Why They Write: Three Masters of Non-Fiction on Poverty, Propaganda, and Lies.

Three adventurous journalists discuss tough assignments, from ordinary life in North Korea to Russia’s culture of disinformation, to the human cost of US drone strikes in Iraq, Syria and Afghanistan. And why Orwell still matters — a lot.

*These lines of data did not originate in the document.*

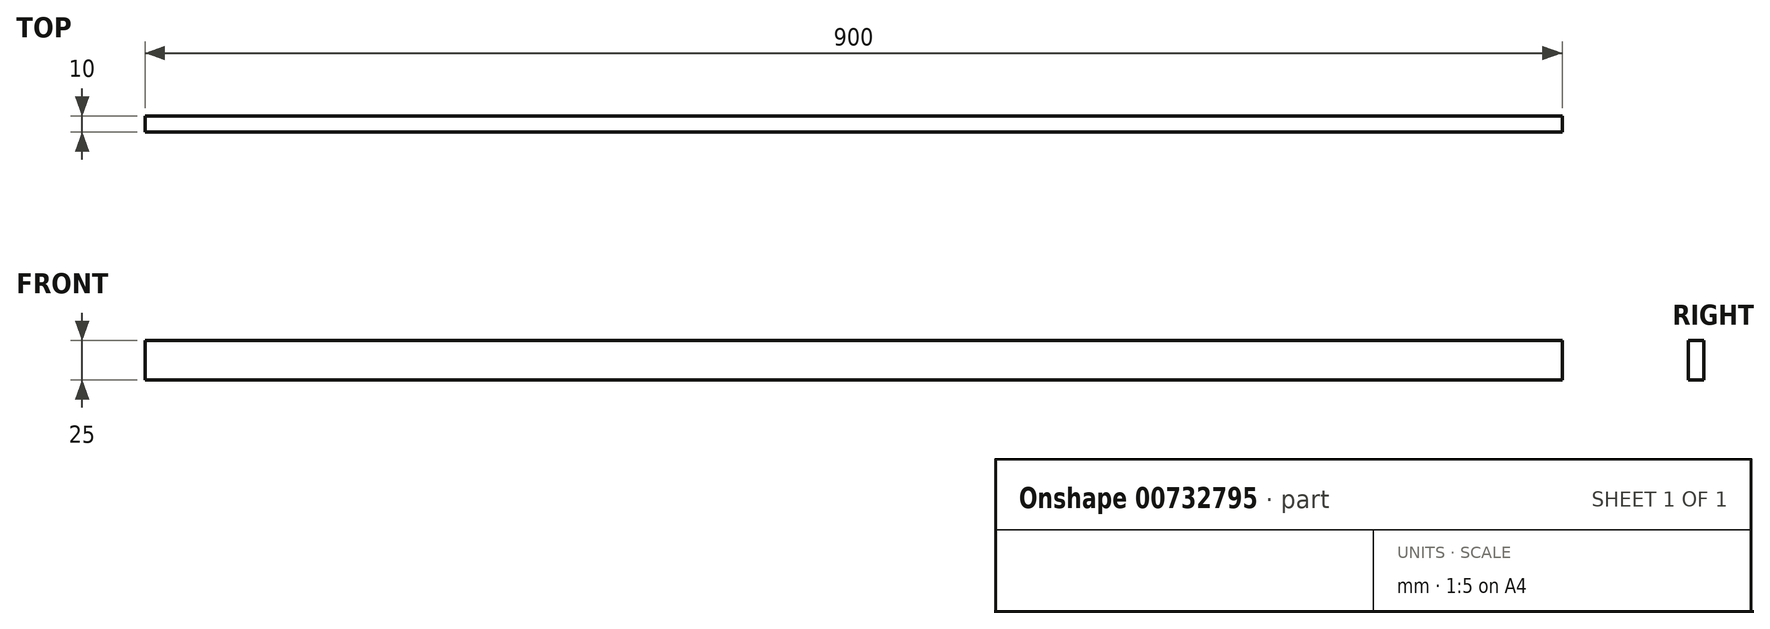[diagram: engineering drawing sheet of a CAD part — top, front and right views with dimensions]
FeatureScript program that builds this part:
annotation { "Feature Type Name" : "Feature", "Feature Type Description" : "" }
export const myFeature = defineFeature(function(context is Context, id is Id, definition is map)
    precondition{}
    {
        {
            var Q0;
            Q0=qCreatedBy(makeId("Front.planeOp"),FACE);
            var sketch = newSketch(context, id + "F0", { "sketchPlane" : qUnion([Q0])});
            skLineSegment(sketch, "E0.bottom", {"start": v(-443.03, -125.68) * mm, "end": v(456.97, -125.68) * mm});
            skLineSegment(sketch, "E0.top", {"start": v(-443.03, -150.68) * mm, "end": v(456.97, -150.68) * mm});
            skLineSegment(sketch, "E0.left", {"start": v(-443.03, -125.68) * mm, "end": v(-443.03, -150.68) * mm});
            skLineSegment(sketch, "E0.right", {"start": v(456.97, -125.68) * mm, "end": v(456.97, -150.68) * mm});
            skSolve(sketch);
        }
        {
            var Q0;
            Q0 = qSketchRegion(id + "F0", true);
            extrude(context, id + "F1", {"entities" : qUnion([Q0]), "depth" : 10 * mm, "offsetDistance" : 25 * mm});
        }
    });
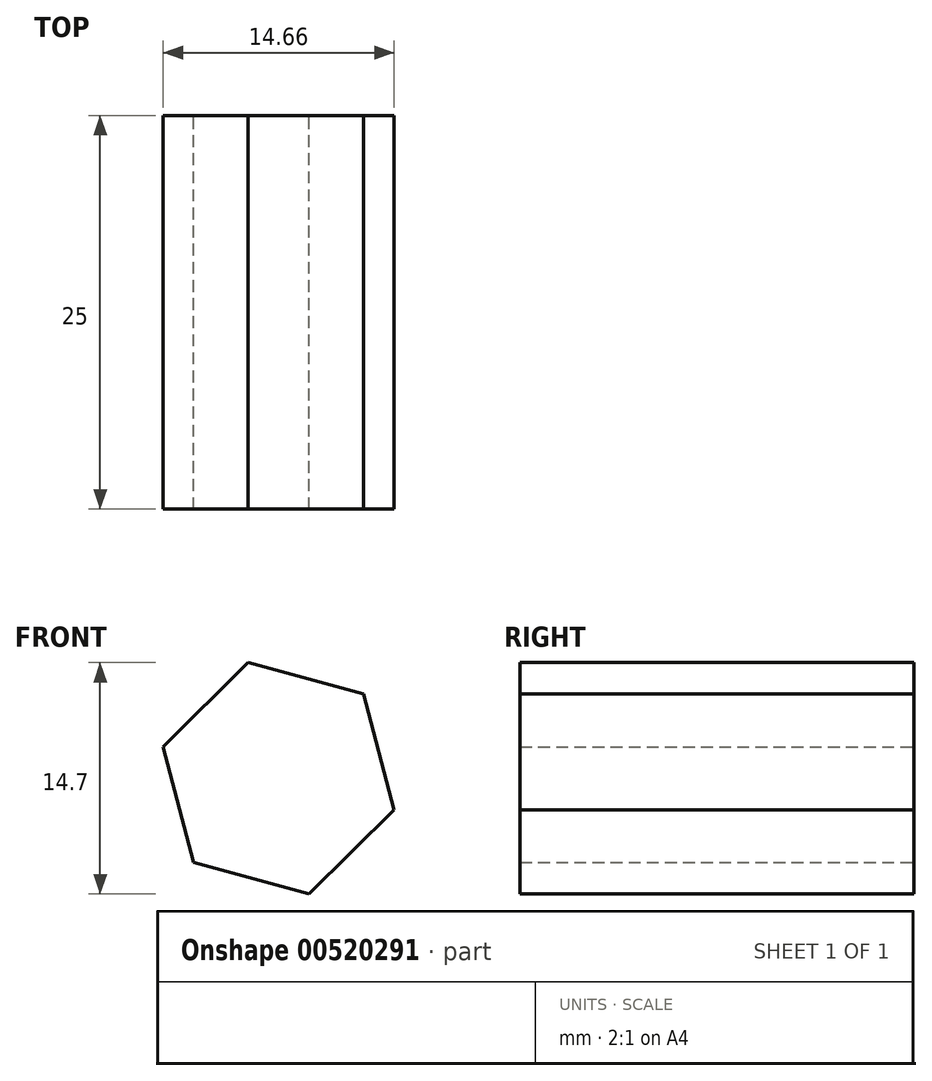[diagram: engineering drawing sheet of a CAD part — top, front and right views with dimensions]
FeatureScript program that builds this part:
annotation { "Feature Type Name" : "Feature", "Feature Type Description" : "" }
export const myFeature = defineFeature(function(context is Context, id is Id, definition is map)
    precondition{}
    {
        {
            var Q0;
            Q0=qCreatedBy(makeId("Front.planeOp"),FACE);
            var sketch = newSketch(context, id + "F0", { "sketchPlane" : qUnion([Q0])});
            skCircle(sketch, "E0.cCircle", {"center": v(0, 0) * mm, "radius": 6.58 * mm, "construction": true});
            skLineSegment(sketch, "E0.0", {"start": v(-5.4, -5.35) * mm, "end": v(-7.33, 2) * mm});
            skLineSegment(sketch, "E0.1", {"start": v(-7.33, 2) * mm, "end": v(-1.93, 7.35) * mm});
            skLineSegment(sketch, "E0.2", {"start": v(-1.93, 7.35) * mm, "end": v(5.4, 5.35) * mm});
            skLineSegment(sketch, "E0.3", {"start": v(5.4, 5.35) * mm, "end": v(7.33, -2) * mm});
            skLineSegment(sketch, "E0.4", {"start": v(7.33, -2) * mm, "end": v(1.93, -7.35) * mm});
            skLineSegment(sketch, "E0.5", {"start": v(1.93, -7.35) * mm, "end": v(-5.4, -5.35) * mm});
            skPoint(sketch, "E0.0.midPoint", {"position": v(-6.36, -1.68) * mm});
            skSolve(sketch);
        }
        {
            var Q0;
            Q0 = qSketchRegion(id + "F0", true);
            extrude(context, id + "F1", {"entities" : qUnion([Q0]), "depth" : 25 * mm, "offsetDistance" : 25 * mm});
        }
    });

Moderated by Ilya Marritz, NPR and ProPublica reporter.

Watch the Event

Date
Jun 17, 2023, 4:00pm to 5:00pm
Location
Tusten Theatre, 210 Bridge St, Narrowsburg, New York
This event has already taken place.
Featuring

Barbara Demick

Barbara Demick is an author and foreign correspondent. Her most recent book is Eat the Buddha: Life and Death in a Tibetan Town (published in 2020), shortlisted for the Orwell among other awards. Previous books are the best selling Nothing to Envy: Ordinary Lives in North Korea and Logavina Street: Life and Death in a Sarajevo Neighborhood. She has worked out of China, Korea, the Middle East, Berlin and Sarajevo for the Los Angeles Times and Philadelphia Inquirer, and is also a contributor to The New Yorker. Demick grew up in New Jersey and graduated from Yale College. Demick’s writing has won many awards including the U.K’s Samuel Johnson prize (now the Baillie Gifford prize) for non-fiction, the Polk, the Robert F. Kennedy, the Overseas Press Club award for human rights reporting and she has been a finalist for the Pulitzer, the National Book Award and the National Book Critics Circle Award. She periodically teaches a course at Princeton University, Covering Repressive Regimes.

Peter Pomerantsev

Peter Pomerantsev is the award-winning author of Nothing is True and Everything is Possible: Adventures in Modern Russia, and This is Not Propaganda: Adventures in the War Against Reality. He is a Senior Fellow at Johns Hopkins University, where he directs the Arena Program, dedicated to investigating the roots of disinformation and what to about them. He has testified on the challenges of information war to the US House Foreign Affairs Committee, US Senate Foreign Relations Committee and the UK Parliament Defense Select Committee

Azmat Khan

Azmat Khan is a Pulitzer Prize-winning investigative reporter whose work grapples with the human costs of war. Her multi-part series in the New York Times, The Civilian Casualty Files, was based on more than five years of reporting, including ground investigation as the sites of more than 100 civilian casualty incidents in Iraq, Syria and Afghanistan, more than 1,300 formerly secret military records she obtained in a legal battle with the Pentagon, and scores of interviews with military and local sources. Khan is an investigative reporter with the New York Times Magazine and is the Patti Cadby Birch Assistant Professor at Columbia Journalism School, where she also directs the Simon and June Li Center for Global Journalism. Khan’s investigations from Iraq, Syria and Afghanistan have prompted widespread policy impact and won more than a dozen awards, including the 2022 Pulitzer Prize for International Reporting, two National Magazine Awards, two Overseas Press Club awards, the Polk Award, and the Hillman Prize.

Ilya Marritz

Ilya Marritz covers democracy for ProPublica and Trump Legal matters for NPR. In the fall of 2023, he will be a fellow of the Nieman Foundation for Journalism at Harvard University. He co-hosted the podcasts “Will Be Wild” about the January 6 Capitol riots, and the duPont silver baton-winning “Trump, Inc.”